We’ll post these incentives on the server selection screen along with the port battle times so a new player who hasn’t yet decided which nationality or server to play has more information on which to base that decision.
We continually collect data which shows us the concurrency per nation per server. As we do with the port battle time slots, we will be checking that data roughly monthly to determine whether to change these values. Checking more often doesn’t give the data time to stabilize on a new pattern and checking less wouldn’t make us as responsive to changes as we’d like.
Togikagi : There are some economic changes coming in 1.12 as well. Why do you feel they’re necessary?
Russell : As players of our own game, we’re aware that there’s not as much trade in the Auction House as would be ideal. As noted in Lum’s devlog, we’ve mined that data I mentioned us continually gathering and determined that there’s plenty of production going on and plenty of exchanging of goods, but much of it is done in closed loops behind the scene. We’ve also gotten feedback from new players that the economy is difficult to learn to participate in. To address these issues and more, we have several changes we’re planning to make to the economy. The ones in 1.12 are the first of the bunch.
Labor has long been known to be the most limiting resource in the economy. Doubling what you can produce opens that bottleneck a bit. Simplifying the structures and recipes also increase production ability. And has the added side-effect of making the economy easier to understand and become involved in for new players.
Decreasing the insurance payout on the largest ships will make the smaller ships more worthwhile to produce and to use in combat, one again increasing the variety of ships commonly used in the game.
Overall, the goal is to flood the economy with goods. People have money and don’t know what to spend it on, and people want to build things but don’t feel like they can do so all by themselves. We like our economy, and want to enable more people to play with it.
Togikagi : How do you feel about the current status of PvP? Ganking has been a concern in the past. Do you feel that issue has been addressed, or are there any PvP updates in the works?
Russell : We had a lot of success with this issue back around September, but there’s always more work to be done. The question is not so much removing uneven combat from the game, it’s adjusting the percentages. If you get into a lopsided fight every once in a while, it’s a pretty cool change of pace. If you get into lopsided fights 95% of the time, it sucks. We work towards modifying the engagement rules to nudge players into more balanced fights, while keeping the variability of the Open Sea and player freedom.
Togikagi : What can we expect to see in the second year of Pirates of the Burning Sea?
- More socialization tools throughout the game
- Player governed ports
- Longer, more strategic national conflict
- An expansion that will take you beyond the Caribbean
Togikagi : As with any MMO, players are concerned about the lifespan of their game.
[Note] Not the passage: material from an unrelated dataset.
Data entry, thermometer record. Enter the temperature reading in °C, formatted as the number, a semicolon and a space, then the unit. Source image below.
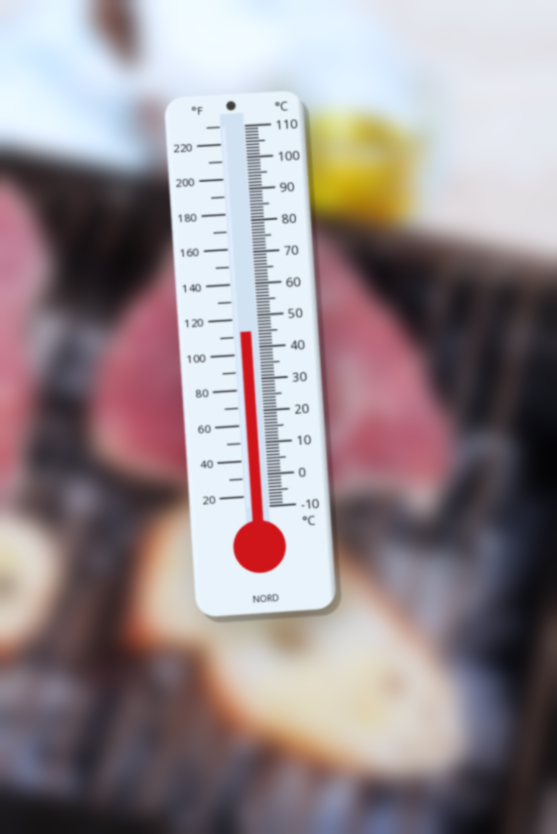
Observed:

How would you address PotBS players who have that concern? Are these updates breathing new life into the game?
Russell : If the subscription numbers are any indication, then yes! I think it’s a combination of both the new advertising that we’re doing as well as how dramatically improved the game is. We have a program that gives out two free weeks to players who have left the game, and we have one of the highest re-subscription rates that anyone’s ever seen. It’s a testament to the work that we’ve done, the high quality of our player feedback, and the obvious dedication we have towards the game. In a climate of corporate layoffs, I think it’s both obvious and reassuring to players to see just how much we’re committed towards Pirates and its future.
Togikagi : Well that wraps up our questions. Thank you for taking the time to talk with us and we look forward to seeing all of the changes in store for Pirates of the Burning Sea!